══ Data records ══
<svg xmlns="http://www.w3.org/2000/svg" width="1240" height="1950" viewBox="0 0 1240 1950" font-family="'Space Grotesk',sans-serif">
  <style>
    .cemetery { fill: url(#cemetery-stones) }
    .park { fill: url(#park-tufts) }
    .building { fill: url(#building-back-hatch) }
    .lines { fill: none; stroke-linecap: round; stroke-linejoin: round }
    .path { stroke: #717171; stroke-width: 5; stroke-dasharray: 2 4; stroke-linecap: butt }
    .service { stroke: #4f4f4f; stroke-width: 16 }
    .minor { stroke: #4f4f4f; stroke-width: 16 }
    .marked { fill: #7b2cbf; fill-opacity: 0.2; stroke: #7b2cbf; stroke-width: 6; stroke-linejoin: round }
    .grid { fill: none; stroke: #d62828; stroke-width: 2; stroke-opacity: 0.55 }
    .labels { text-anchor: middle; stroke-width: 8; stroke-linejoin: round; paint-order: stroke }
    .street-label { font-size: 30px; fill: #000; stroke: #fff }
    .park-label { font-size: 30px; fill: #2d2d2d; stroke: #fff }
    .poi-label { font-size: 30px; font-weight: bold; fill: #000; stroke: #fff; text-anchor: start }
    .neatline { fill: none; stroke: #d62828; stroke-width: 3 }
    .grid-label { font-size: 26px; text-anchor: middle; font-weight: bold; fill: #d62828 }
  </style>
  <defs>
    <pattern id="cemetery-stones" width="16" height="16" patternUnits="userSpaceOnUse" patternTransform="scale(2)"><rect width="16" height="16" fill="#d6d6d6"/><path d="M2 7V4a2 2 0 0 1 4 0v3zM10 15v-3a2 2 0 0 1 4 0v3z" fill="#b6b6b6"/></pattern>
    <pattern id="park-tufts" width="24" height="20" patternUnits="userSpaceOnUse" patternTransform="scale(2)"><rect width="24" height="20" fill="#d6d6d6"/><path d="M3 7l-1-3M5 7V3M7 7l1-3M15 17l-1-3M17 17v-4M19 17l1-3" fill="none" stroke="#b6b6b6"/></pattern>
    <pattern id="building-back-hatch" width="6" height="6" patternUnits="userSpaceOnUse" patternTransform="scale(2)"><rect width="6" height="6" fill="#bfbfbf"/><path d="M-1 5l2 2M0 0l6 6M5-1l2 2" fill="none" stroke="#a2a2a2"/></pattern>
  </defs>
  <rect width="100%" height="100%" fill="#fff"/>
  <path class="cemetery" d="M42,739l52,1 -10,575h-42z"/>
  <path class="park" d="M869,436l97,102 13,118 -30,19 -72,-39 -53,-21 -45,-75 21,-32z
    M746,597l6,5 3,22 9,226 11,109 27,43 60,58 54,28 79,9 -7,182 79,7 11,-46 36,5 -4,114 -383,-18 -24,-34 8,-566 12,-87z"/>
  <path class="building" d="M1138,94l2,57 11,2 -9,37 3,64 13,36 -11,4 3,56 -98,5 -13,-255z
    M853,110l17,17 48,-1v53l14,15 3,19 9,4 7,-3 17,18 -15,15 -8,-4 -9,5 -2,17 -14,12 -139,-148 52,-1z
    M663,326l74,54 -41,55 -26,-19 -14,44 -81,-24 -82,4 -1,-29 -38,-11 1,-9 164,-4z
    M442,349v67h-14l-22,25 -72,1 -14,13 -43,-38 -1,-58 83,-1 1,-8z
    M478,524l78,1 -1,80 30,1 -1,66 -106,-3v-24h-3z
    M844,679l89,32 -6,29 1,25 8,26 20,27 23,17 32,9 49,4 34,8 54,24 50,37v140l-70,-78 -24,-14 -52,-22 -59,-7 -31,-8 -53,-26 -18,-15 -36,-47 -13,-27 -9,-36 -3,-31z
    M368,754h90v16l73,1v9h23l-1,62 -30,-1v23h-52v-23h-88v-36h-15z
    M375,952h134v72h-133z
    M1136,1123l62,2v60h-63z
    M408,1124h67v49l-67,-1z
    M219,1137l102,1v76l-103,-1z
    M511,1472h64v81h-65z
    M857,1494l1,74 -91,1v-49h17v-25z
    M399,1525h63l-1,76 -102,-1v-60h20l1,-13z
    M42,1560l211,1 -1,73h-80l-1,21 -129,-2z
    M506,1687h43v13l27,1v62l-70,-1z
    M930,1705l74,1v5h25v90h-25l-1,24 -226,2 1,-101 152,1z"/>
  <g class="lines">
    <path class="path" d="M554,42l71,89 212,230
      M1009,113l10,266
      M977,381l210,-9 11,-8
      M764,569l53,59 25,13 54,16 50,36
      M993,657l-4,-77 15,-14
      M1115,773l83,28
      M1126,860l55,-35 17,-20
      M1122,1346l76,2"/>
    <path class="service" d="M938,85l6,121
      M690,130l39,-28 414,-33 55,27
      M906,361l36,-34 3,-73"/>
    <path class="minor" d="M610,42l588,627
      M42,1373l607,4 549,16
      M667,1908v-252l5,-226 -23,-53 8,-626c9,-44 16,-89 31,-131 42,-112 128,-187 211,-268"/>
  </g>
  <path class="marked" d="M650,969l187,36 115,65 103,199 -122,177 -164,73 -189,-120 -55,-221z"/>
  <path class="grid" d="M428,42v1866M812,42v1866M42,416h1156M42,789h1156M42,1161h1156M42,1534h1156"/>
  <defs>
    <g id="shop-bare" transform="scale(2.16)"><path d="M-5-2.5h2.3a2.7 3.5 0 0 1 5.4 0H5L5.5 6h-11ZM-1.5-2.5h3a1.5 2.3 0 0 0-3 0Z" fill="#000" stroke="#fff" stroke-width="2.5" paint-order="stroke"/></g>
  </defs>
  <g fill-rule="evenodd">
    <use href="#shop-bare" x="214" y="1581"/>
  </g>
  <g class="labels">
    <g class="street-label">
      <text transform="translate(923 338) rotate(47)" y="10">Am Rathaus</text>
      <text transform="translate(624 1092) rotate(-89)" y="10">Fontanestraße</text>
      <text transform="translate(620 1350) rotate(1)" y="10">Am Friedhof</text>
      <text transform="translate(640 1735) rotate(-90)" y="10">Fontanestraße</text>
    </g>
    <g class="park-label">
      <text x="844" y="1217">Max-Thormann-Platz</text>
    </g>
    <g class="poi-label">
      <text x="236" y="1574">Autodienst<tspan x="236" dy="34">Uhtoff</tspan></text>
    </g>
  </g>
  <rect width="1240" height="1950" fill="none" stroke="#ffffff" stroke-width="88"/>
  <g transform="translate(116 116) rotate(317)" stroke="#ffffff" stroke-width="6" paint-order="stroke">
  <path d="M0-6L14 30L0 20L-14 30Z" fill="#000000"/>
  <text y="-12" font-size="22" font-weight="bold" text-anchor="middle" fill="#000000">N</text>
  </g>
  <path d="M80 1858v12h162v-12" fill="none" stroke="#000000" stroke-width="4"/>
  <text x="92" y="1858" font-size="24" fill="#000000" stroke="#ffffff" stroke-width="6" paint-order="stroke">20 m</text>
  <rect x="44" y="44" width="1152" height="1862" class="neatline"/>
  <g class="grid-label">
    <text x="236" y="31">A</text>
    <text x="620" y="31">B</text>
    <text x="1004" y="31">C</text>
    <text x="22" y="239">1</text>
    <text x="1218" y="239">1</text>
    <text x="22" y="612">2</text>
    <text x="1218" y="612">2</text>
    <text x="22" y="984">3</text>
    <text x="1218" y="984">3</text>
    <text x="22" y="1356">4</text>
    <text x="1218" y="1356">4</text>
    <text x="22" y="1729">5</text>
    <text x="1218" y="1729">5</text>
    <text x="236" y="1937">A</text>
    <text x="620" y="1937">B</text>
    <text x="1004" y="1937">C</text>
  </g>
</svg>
═══
Write out all the records again, exactly as they appear.

<svg xmlns="http://www.w3.org/2000/svg" width="1240" height="1950" viewBox="0 0 1240 1950" font-family="'Space Grotesk',sans-serif">
  <style>
    .cemetery { fill: url(#cemetery-stones) }
    .park { fill: url(#park-tufts) }
    .building { fill: url(#building-back-hatch) }
    .lines { fill: none; stroke-linecap: round; stroke-linejoin: round }
    .path { stroke: #717171; stroke-width: 5; stroke-dasharray: 2 4; stroke-linecap: butt }
    .service { stroke: #4f4f4f; stroke-width: 16 }
    .minor { stroke: #4f4f4f; stroke-width: 16 }
    .marked { fill: #7b2cbf; fill-opacity: 0.2; stroke: #7b2cbf; stroke-width: 6; stroke-linejoin: round }
    .grid { fill: none; stroke: #d62828; stroke-width: 2; stroke-opacity: 0.55 }
    .labels { text-anchor: middle; stroke-width: 8; stroke-linejoin: round; paint-order: stroke }
    .street-label { font-size: 30px; fill: #000; stroke: #fff }
    .park-label { font-size: 30px; fill: #2d2d2d; stroke: #fff }
    .poi-label { font-size: 30px; font-weight: bold; fill: #000; stroke: #fff; text-anchor: start }
    .neatline { fill: none; stroke: #d62828; stroke-width: 3 }
    .grid-label { font-size: 26px; text-anchor: middle; font-weight: bold; fill: #d62828 }
  </style>
  <defs>
    <pattern id="cemetery-stones" width="16" height="16" patternUnits="userSpaceOnUse" patternTransform="scale(2)"><rect width="16" height="16" fill="#d6d6d6"/><path d="M2 7V4a2 2 0 0 1 4 0v3zM10 15v-3a2 2 0 0 1 4 0v3z" fill="#b6b6b6"/></pattern>
    <pattern id="park-tufts" width="24" height="20" patternUnits="userSpaceOnUse" patternTransform="scale(2)"><rect width="24" height="20" fill="#d6d6d6"/><path d="M3 7l-1-3M5 7V3M7 7l1-3M15 17l-1-3M17 17v-4M19 17l1-3" fill="none" stroke="#b6b6b6"/></pattern>
    <pattern id="building-back-hatch" width="6" height="6" patternUnits="userSpaceOnUse" patternTransform="scale(2)"><rect width="6" height="6" fill="#bfbfbf"/><path d="M-1 5l2 2M0 0l6 6M5-1l2 2" fill="none" stroke="#a2a2a2"/></pattern>
  </defs>
  <rect width="100%" height="100%" fill="#fff"/>
  <path class="cemetery" d="M42,739l52,1 -10,575h-42z"/>
  <path class="park" d="M869,436l97,102 13,118 -30,19 -72,-39 -53,-21 -45,-75 21,-32z
    M746,597l6,5 3,22 9,226 11,109 27,43 60,58 54,28 79,9 -7,182 79,7 11,-46 36,5 -4,114 -383,-18 -24,-34 8,-566 12,-87z"/>
  <path class="building" d="M1138,94l2,57 11,2 -9,37 3,64 13,36 -11,4 3,56 -98,5 -13,-255z
    M853,110l17,17 48,-1v53l14,15 3,19 9,4 7,-3 17,18 -15,15 -8,-4 -9,5 -2,17 -14,12 -139,-148 52,-1z
    M663,326l74,54 -41,55 -26,-19 -14,44 -81,-24 -82,4 -1,-29 -38,-11 1,-9 164,-4z
    M442,349v67h-14l-22,25 -72,1 -14,13 -43,-38 -1,-58 83,-1 1,-8z
    M478,524l78,1 -1,80 30,1 -1,66 -106,-3v-24h-3z
    M844,679l89,32 -6,29 1,25 8,26 20,27 23,17 32,9 49,4 34,8 54,24 50,37v140l-70,-78 -24,-14 -52,-22 -59,-7 -31,-8 -53,-26 -18,-15 -36,-47 -13,-27 -9,-36 -3,-31z
    M368,754h90v16l73,1v9h23l-1,62 -30,-1v23h-52v-23h-88v-36h-15z
    M375,952h134v72h-133z
    M1136,1123l62,2v60h-63z
    M408,1124h67v49l-67,-1z
    M219,1137l102,1v76l-103,-1z
    M511,1472h64v81h-65z
    M857,1494l1,74 -91,1v-49h17v-25z
    M399,1525h63l-1,76 -102,-1v-60h20l1,-13z
    M42,1560l211,1 -1,73h-80l-1,21 -129,-2z
    M506,1687h43v13l27,1v62l-70,-1z
    M930,1705l74,1v5h25v90h-25l-1,24 -226,2 1,-101 152,1z"/>
  <g class="lines">
    <path class="path" d="M554,42l71,89 212,230
      M1009,113l10,266
      M977,381l210,-9 11,-8
      M764,569l53,59 25,13 54,16 50,36
      M993,657l-4,-77 15,-14
      M1115,773l83,28
      M1126,860l55,-35 17,-20
      M1122,1346l76,2"/>
    <path class="service" d="M938,85l6,121
      M690,130l39,-28 414,-33 55,27
      M906,361l36,-34 3,-73"/>
    <path class="minor" d="M610,42l588,627
      M42,1373l607,4 549,16
      M667,1908v-252l5,-226 -23,-53 8,-626c9,-44 16,-89 31,-131 42,-112 128,-187 211,-268"/>
  </g>
  <path class="marked" d="M650,969l187,36 115,65 103,199 -122,177 -164,73 -189,-120 -55,-221z"/>
  <path class="grid" d="M428,42v1866M812,42v1866M42,416h1156M42,789h1156M42,1161h1156M42,1534h1156"/>
  <defs>
    <g id="shop-bare" transform="scale(2.16)"><path d="M-5-2.5h2.3a2.7 3.5 0 0 1 5.4 0H5L5.5 6h-11ZM-1.5-2.5h3a1.5 2.3 0 0 0-3 0Z" fill="#000" stroke="#fff" stroke-width="2.5" paint-order="stroke"/></g>
  </defs>
  <g fill-rule="evenodd">
    <use href="#shop-bare" x="214" y="1581"/>
  </g>
  <g class="labels">
    <g class="street-label">
      <text transform="translate(923 338) rotate(47)" y="10">Am Rathaus</text>
      <text transform="translate(624 1092) rotate(-89)" y="10">Fontanestraße</text>
      <text transform="translate(620 1350) rotate(1)" y="10">Am Friedhof</text>
      <text transform="translate(640 1735) rotate(-90)" y="10">Fontanestraße</text>
    </g>
    <g class="park-label">
      <text x="844" y="1217">Max-Thormann-Platz</text>
    </g>
    <g class="poi-label">
      <text x="236" y="1574">Autodienst<tspan x="236" dy="34">Uhtoff</tspan></text>
    </g>
  </g>
  <rect width="1240" height="1950" fill="none" stroke="#ffffff" stroke-width="88"/>
  <g transform="translate(116 116) rotate(317)" stroke="#ffffff" stroke-width="6" paint-order="stroke">
  <path d="M0-6L14 30L0 20L-14 30Z" fill="#000000"/>
  <text y="-12" font-size="22" font-weight="bold" text-anchor="middle" fill="#000000">N</text>
  </g>
  <path d="M80 1858v12h162v-12" fill="none" stroke="#000000" stroke-width="4"/>
  <text x="92" y="1858" font-size="24" fill="#000000" stroke="#ffffff" stroke-width="6" paint-order="stroke">20 m</text>
  <rect x="44" y="44" width="1152" height="1862" class="neatline"/>
  <g class="grid-label">
    <text x="236" y="31">A</text>
    <text x="620" y="31">B</text>
    <text x="1004" y="31">C</text>
    <text x="22" y="239">1</text>
    <text x="1218" y="239">1</text>
    <text x="22" y="612">2</text>
    <text x="1218" y="612">2</text>
    <text x="22" y="984">3</text>
    <text x="1218" y="984">3</text>
    <text x="22" y="1356">4</text>
    <text x="1218" y="1356">4</text>
    <text x="22" y="1729">5</text>
    <text x="1218" y="1729">5</text>
    <text x="236" y="1937">A</text>
    <text x="620" y="1937">B</text>
    <text x="1004" y="1937">C</text>
  </g>
</svg>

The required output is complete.